■ **What needs to be done**
Answer these questions from the court text on Avoki's towing claims below:
1. On what date did a City of Chester police officer detain Avoki's wife, Ekoko?
2. Who arrested Avoki's daughter after the collision in the Chester YMCA parking lot?
3. Why did Chester Police have Avoki's 2002 Honda Odyssey towed on May 10, 2018?
-- start Text shown --
The pleading is incorrectly titled "Plaintiff's Third Amended Complaint."

Accordingly, the court need not address the Chester Defendants' arguments seeking dismissal of Avoki's tax sale claims based on the statute of limitations or failure to comply with a court order.

These defendants have not been served.

B. Factual Allegations

The following allegations from Avoki's Second Amended Complaint are taken as true for purposes of resolving the defendants' motions to dismiss. On August 25, 2017, a City of Chester police officer detained Avoki's wife, Ekoko, at their house for driving without insurance. (2d Am. Compl. ¶ 14, ECF No. 83 at 5.) The officer called Hy-Gloss to tow Avoki's 2006 Honda Odyssey and impound it even though the officer ultimately decided not to arrest Ekoko. (Id.) Avoki alleges Hy-Gloss charged him a towing fee higher than allowed under South Carolina law. (Id.)

Avoki cites to S.C. Code Ann. § 56-5-3180 (regarding hitchhiking), but appears to likely be referring to S.C. Code Ann. § 56-5-5630 (regarding payment for release of vehicles towed at the behest of law enforcement).

On April 3, 2018, Avoki's daughter was driving a different 2006 Honda Odyssey owned by Avoki when she hit a car in the parking lot of the Chester YMCA. (Id. ¶ 15.) The owner of the car she hit called the police. (Id.) Defendant Robert Martz, a Chester Police Officer, arrested Avoki's daughter and had the Avoki's Odyssey towed by Hy-Gloss for lack of insurance, even though the car was insured. (Id.) Hy-Gloss refused to read the insurance information provided by the Avokis. (Id.)

On May 10, 2018, Chester Police had Avoki's 2002 Honda Odyssey towed by Hy-Gloss because it was parked in a "walkway" on the Avoki's property. (Id. ¶ 16, ECF No. 83 at 6.) Avoki claims that the basis for towing his car was pretext to harass him and that the officer lacked proper training. (Id.) Avoki claims Hy-Gloss worked "in concert" with the police to harass and humiliate him and his family. (Id.)

On September 7, 2018, Avoki's children were driving Avoki's black Toyota Camry when they were stopped by Chester Police for driving without lights. (Id. at 17.) The children were arrested in connection with a shooting that had just happened at a nearby grocery store. (Id.) The Chester Police directed Hy-Gloss to impound the Toyota Camry. (Id.)

In the Second Amended Complaint, Avoki expressly lists the following causes of action, verbatim, "1. Origin Discrimination, 2. Negligent Misrepresentation, 3. Conspiracy, 4. Fraud, 5. Slander of Title of the Property, 6. Misrepresentation, 7. Negligence, 8. Illegal Car Towing, 9. Perjury." (Id. at 1.) Plaintiff indicates he seeks an injunction preventing Hy-Gloss from continuing to impound his cars and damages against all of the defendants. (Id. at 12.)
-- end Text shown --
-- start Source excerpt --
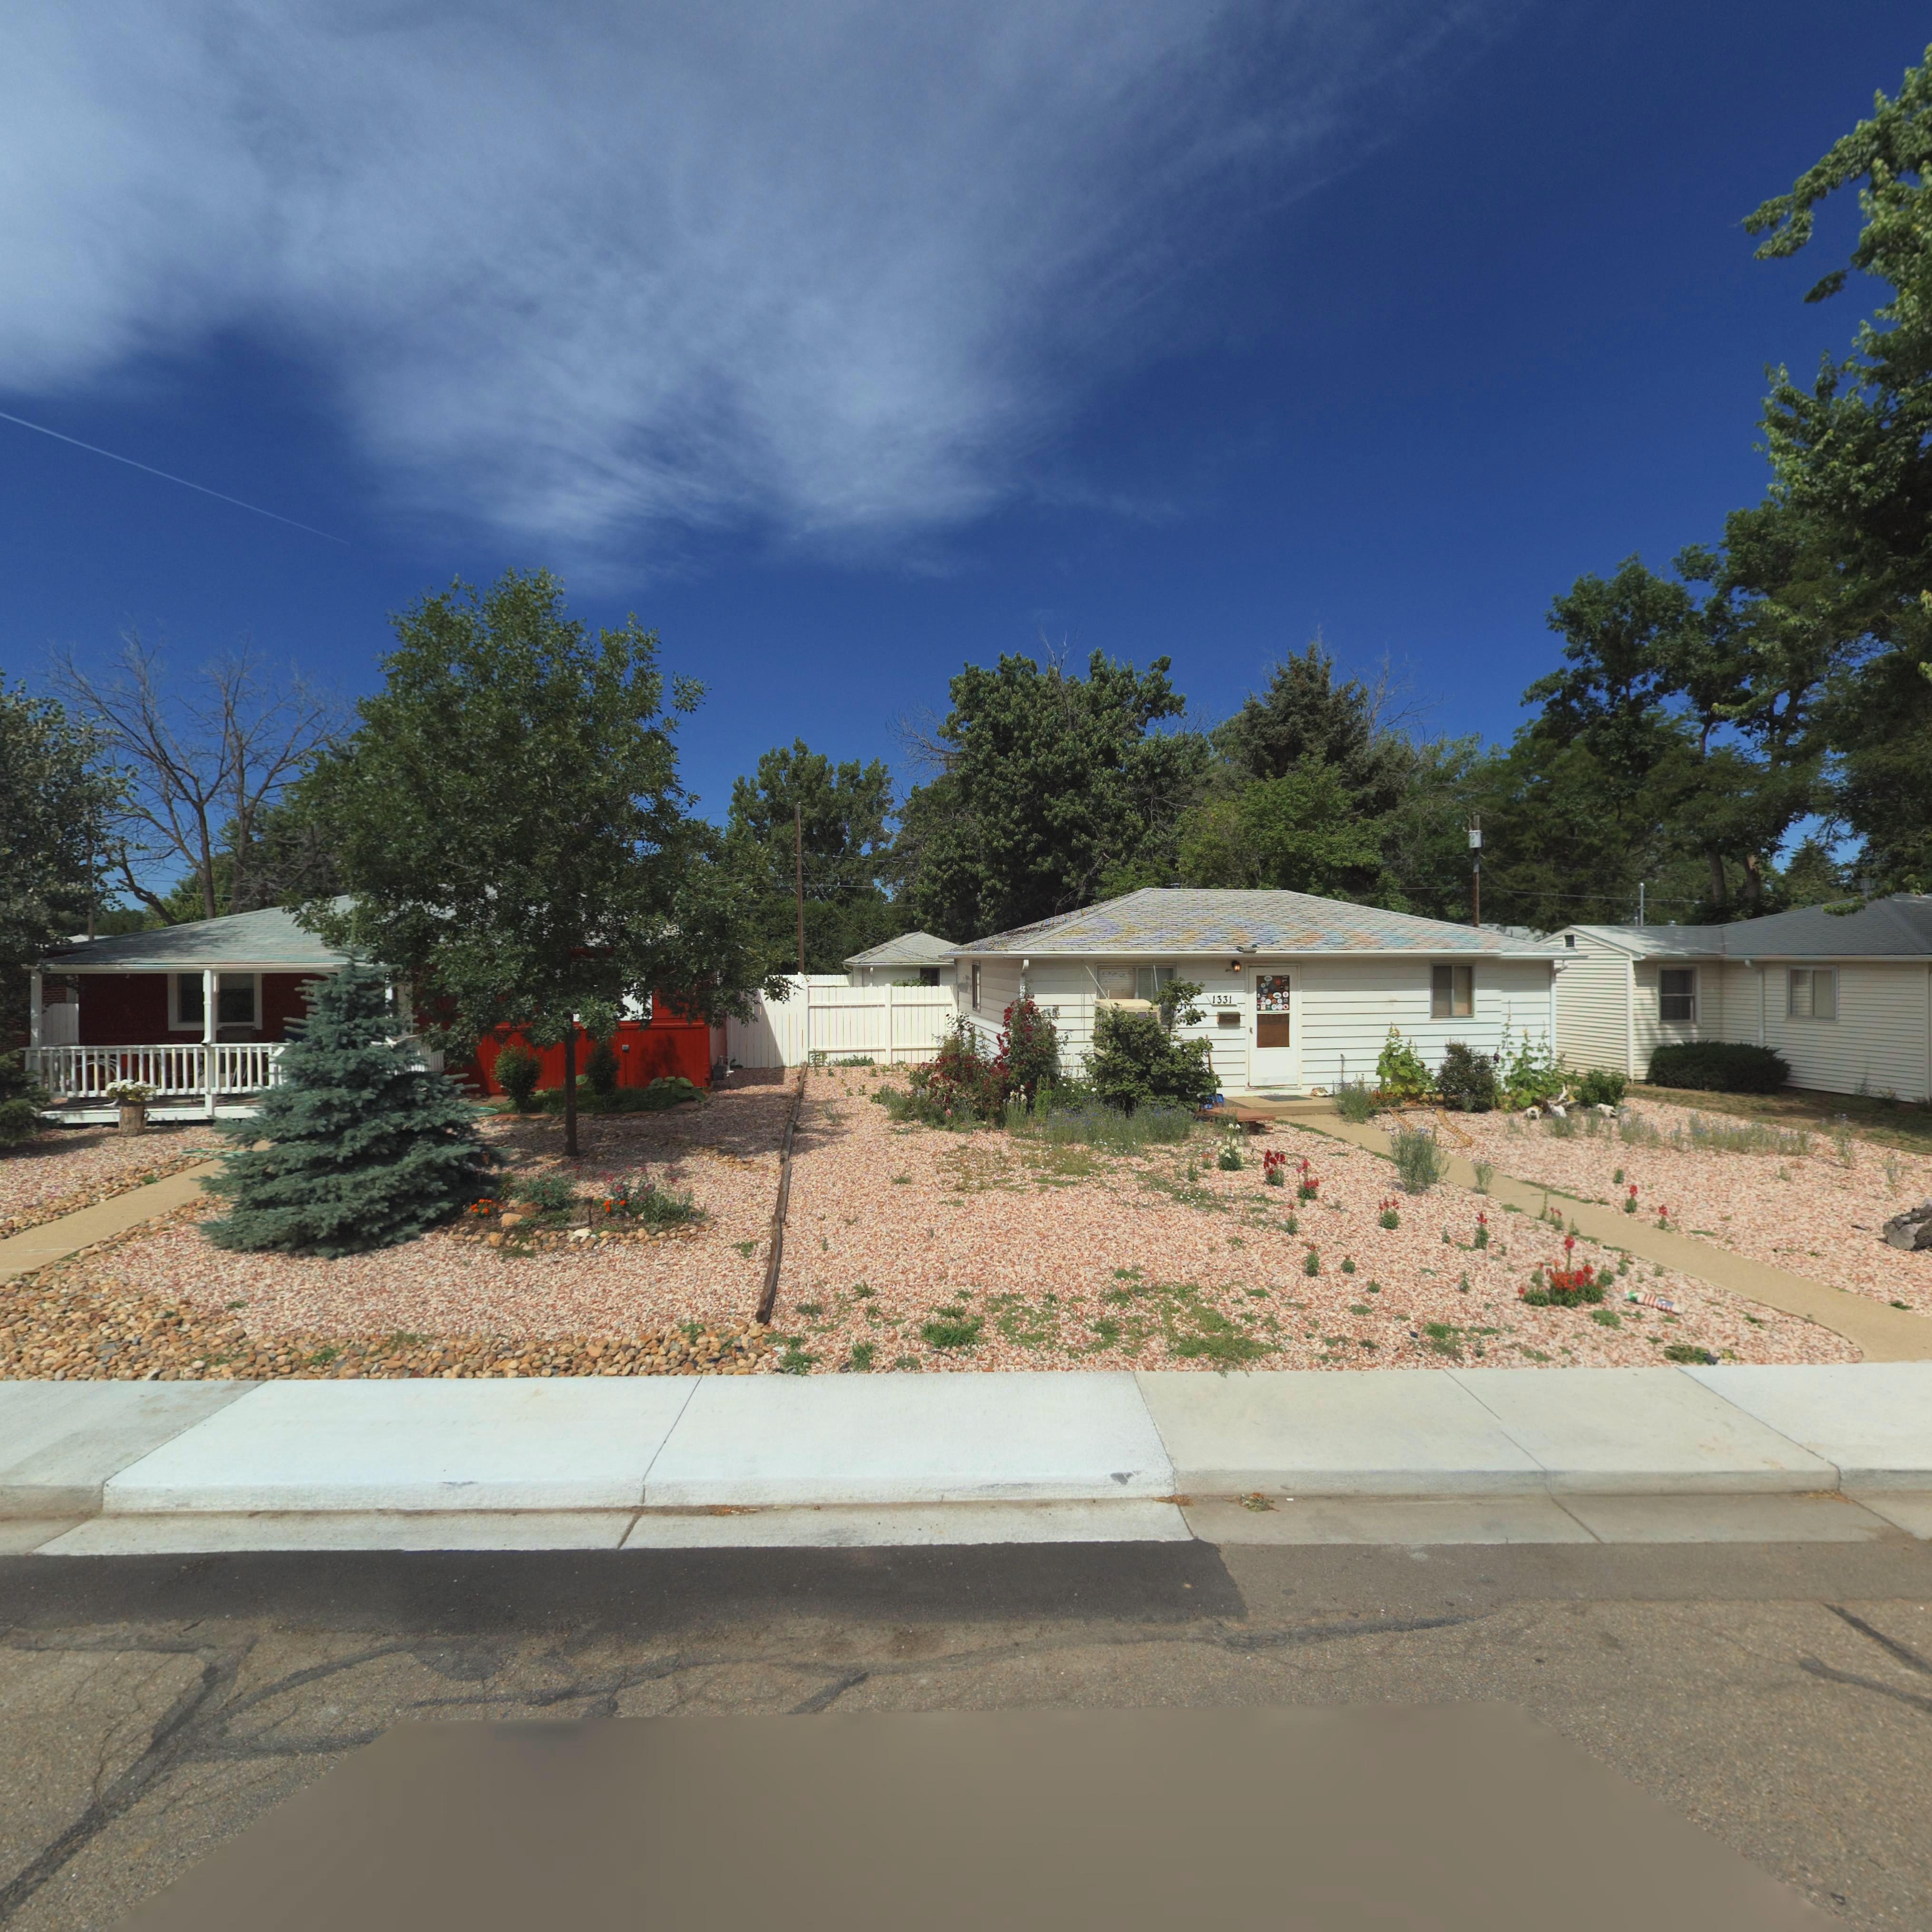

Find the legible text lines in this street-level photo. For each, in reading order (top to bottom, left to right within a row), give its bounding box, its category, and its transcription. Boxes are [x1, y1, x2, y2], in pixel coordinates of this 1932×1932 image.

[1212, 995, 1231, 1004] StreetNumber: 1331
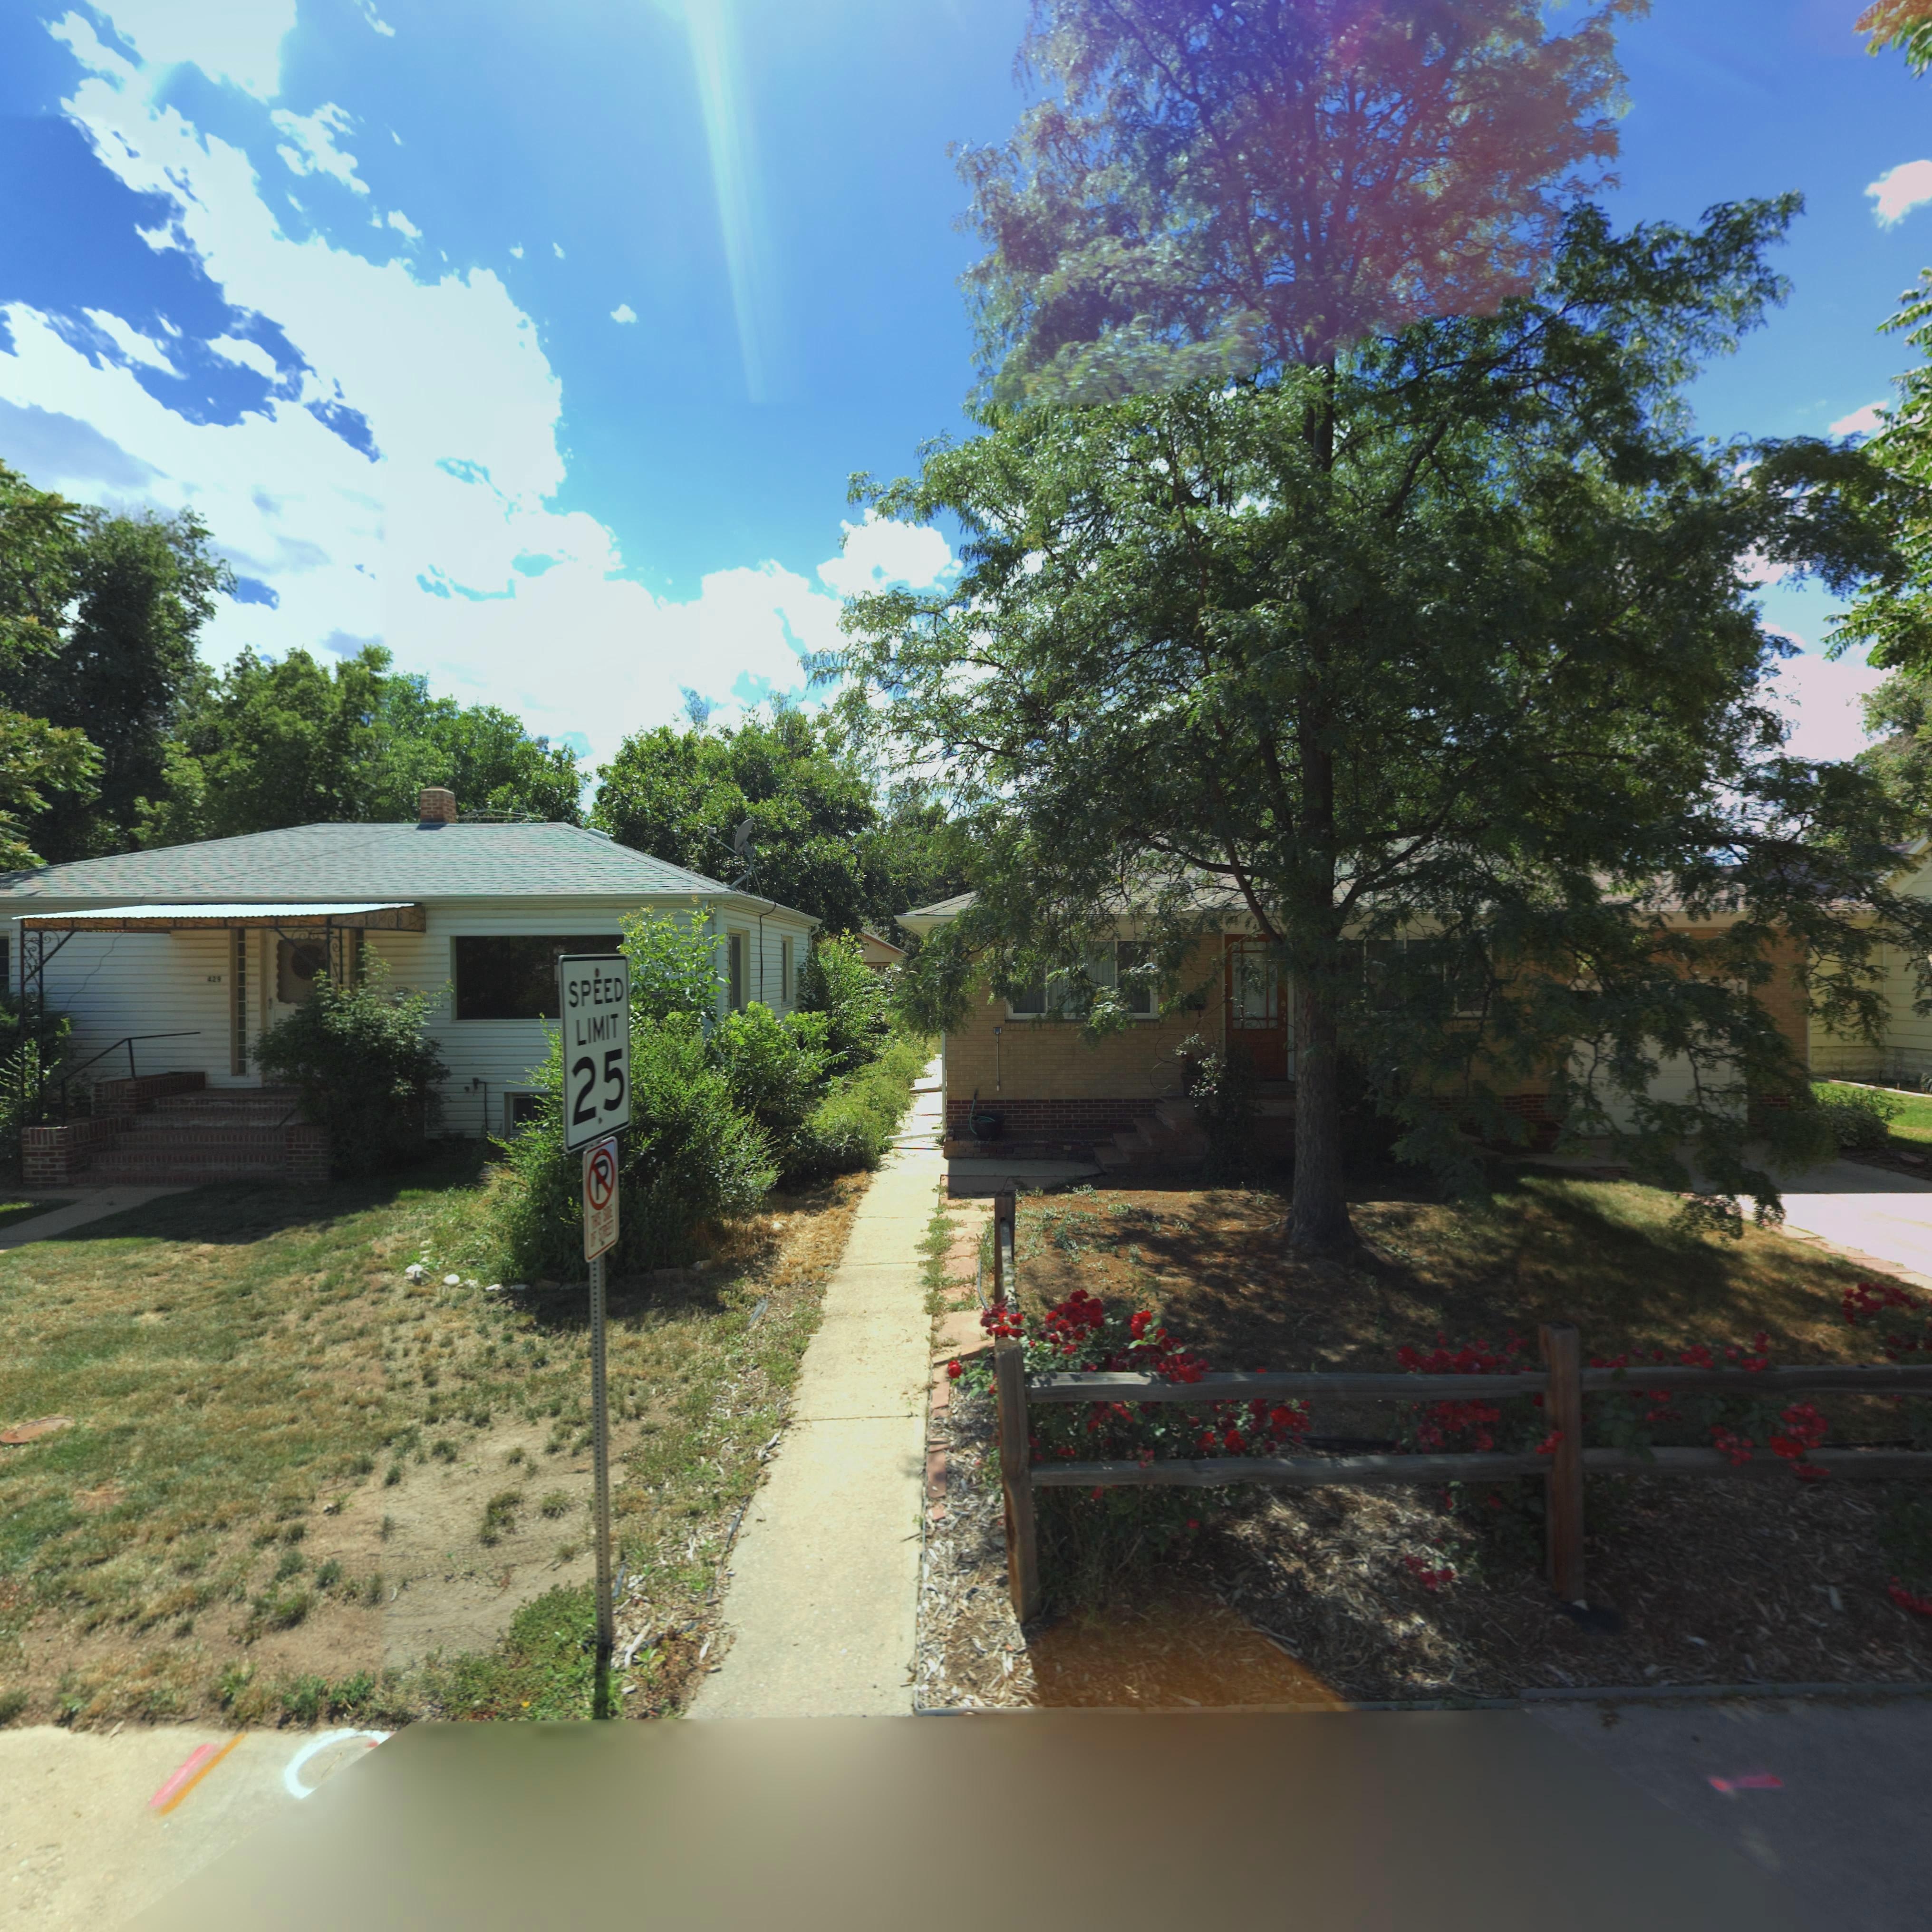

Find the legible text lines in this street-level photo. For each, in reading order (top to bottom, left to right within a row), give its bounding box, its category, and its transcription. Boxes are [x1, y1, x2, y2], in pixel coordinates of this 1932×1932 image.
-- end Source excerpt --
■ **Response to this exercise**
1. August 25, 2017
2. Robert Martz, a Chester Police Officer
3. It was parked in a "walkway" on Avoki's property.